··· Extrait ···
En 2015, PJ Harvey entame avec le réalisateur et photographe Seamus Murphy un road trip en trois parties qui les mène successivement en Afghanistan, au Kosovo ainsi que dans l’un des quartiers les plus chauds de Washington DC. De ce périple résultent, de manière préméditée ou non, trois œuvres : The hollow of the hand, recueil de poèmes et de photos, l’album The Six Hope Demolition Project ainsi que A dog Called money, documentaire revenant sur le voyage et sur l’enregistrement du disque.
Dire que je suis sortie de la séance (ouvrant le festival bordelais Musical Ecran) dans une colère noire est en dessous de la vérité. Qu’est-ce qui ne va pas avec ces deux là, bordel !
···
▶ [Série d'exercices]:
#1 Répondez aux questions suivantes à partir de l'extrait.
(a) Avec quel réalisateur et photographe PJ Harvey entame-t-elle un road trip en 2015 ?
(b) Quel titre porte le documentaire qui revient sur le voyage et sur l'enregistrement du disque ?
(c) Quel festival la séance ouvrait-elle ?
#2 Reproduisez fidèlement le passage de l'extrait qui commence par « En 2015, PJ » et se poursuit jusqu'à « l’enregistrement du disque. ».
··· Jeu de données ···
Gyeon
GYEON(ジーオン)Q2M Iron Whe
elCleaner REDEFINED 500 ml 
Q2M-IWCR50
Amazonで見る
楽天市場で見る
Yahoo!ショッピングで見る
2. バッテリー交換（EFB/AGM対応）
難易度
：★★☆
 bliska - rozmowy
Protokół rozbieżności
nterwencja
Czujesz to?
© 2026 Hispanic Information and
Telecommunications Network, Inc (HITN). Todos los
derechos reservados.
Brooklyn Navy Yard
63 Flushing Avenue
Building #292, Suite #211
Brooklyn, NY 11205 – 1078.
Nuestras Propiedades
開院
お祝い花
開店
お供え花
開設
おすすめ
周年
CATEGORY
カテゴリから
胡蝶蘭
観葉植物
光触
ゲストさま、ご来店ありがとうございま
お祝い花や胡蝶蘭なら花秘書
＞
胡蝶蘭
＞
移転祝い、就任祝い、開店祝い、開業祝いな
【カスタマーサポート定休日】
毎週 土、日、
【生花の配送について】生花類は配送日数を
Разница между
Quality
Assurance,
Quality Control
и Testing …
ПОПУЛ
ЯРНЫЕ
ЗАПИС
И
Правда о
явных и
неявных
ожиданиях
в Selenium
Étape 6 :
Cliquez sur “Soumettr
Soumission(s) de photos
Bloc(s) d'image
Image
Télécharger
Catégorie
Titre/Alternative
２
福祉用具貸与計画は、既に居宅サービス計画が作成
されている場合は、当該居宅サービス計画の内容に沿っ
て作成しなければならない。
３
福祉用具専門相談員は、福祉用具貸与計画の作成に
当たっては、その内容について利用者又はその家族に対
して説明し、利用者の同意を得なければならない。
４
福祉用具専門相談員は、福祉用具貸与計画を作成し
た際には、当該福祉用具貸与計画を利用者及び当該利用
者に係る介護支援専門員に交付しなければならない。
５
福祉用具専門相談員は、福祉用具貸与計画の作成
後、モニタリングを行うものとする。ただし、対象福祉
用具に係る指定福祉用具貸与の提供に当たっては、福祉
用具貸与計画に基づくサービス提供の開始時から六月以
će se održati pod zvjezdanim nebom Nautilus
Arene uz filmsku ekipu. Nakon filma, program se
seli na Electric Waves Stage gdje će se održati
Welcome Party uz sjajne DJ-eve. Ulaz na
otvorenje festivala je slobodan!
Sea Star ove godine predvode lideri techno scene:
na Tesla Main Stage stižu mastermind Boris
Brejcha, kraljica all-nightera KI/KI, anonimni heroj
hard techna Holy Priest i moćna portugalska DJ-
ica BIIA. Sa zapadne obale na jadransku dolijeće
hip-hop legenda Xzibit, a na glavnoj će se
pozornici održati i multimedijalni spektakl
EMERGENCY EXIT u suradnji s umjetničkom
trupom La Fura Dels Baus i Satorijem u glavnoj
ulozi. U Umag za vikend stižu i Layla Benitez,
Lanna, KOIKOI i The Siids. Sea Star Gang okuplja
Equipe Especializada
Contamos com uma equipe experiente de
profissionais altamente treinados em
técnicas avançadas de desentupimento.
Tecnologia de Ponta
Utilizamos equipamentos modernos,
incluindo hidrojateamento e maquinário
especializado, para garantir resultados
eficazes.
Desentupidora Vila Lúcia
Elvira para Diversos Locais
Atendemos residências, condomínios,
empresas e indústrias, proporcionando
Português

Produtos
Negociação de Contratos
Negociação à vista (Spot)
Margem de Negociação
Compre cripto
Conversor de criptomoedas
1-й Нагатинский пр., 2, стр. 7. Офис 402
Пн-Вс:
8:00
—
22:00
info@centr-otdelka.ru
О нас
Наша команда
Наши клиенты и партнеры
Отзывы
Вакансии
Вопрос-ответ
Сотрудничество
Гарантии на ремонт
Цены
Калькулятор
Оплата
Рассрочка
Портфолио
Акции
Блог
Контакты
···
▶ [Réponses]:
#1
(a) Seamus Murphy.
(b) A dog Called money.
(c) Le festival bordelais Musical Ecran.

#2
En 2015, PJ Harvey entame avec le réalisateur et photographe Seamus Murphy un road trip en trois parties qui les mène successivement en Afghanistan, au Kosovo ainsi que dans l’un des quartiers les plus chauds de Washington DC. De ce périple résultent, de manière préméditée ou non, trois œuvres : The hollow of the hand, recueil de poèmes et de photos, l’album The Six Hope Demolition Project ainsi que A dog Called money, documentaire revenant sur le voyage et sur l’enregistrement du disque.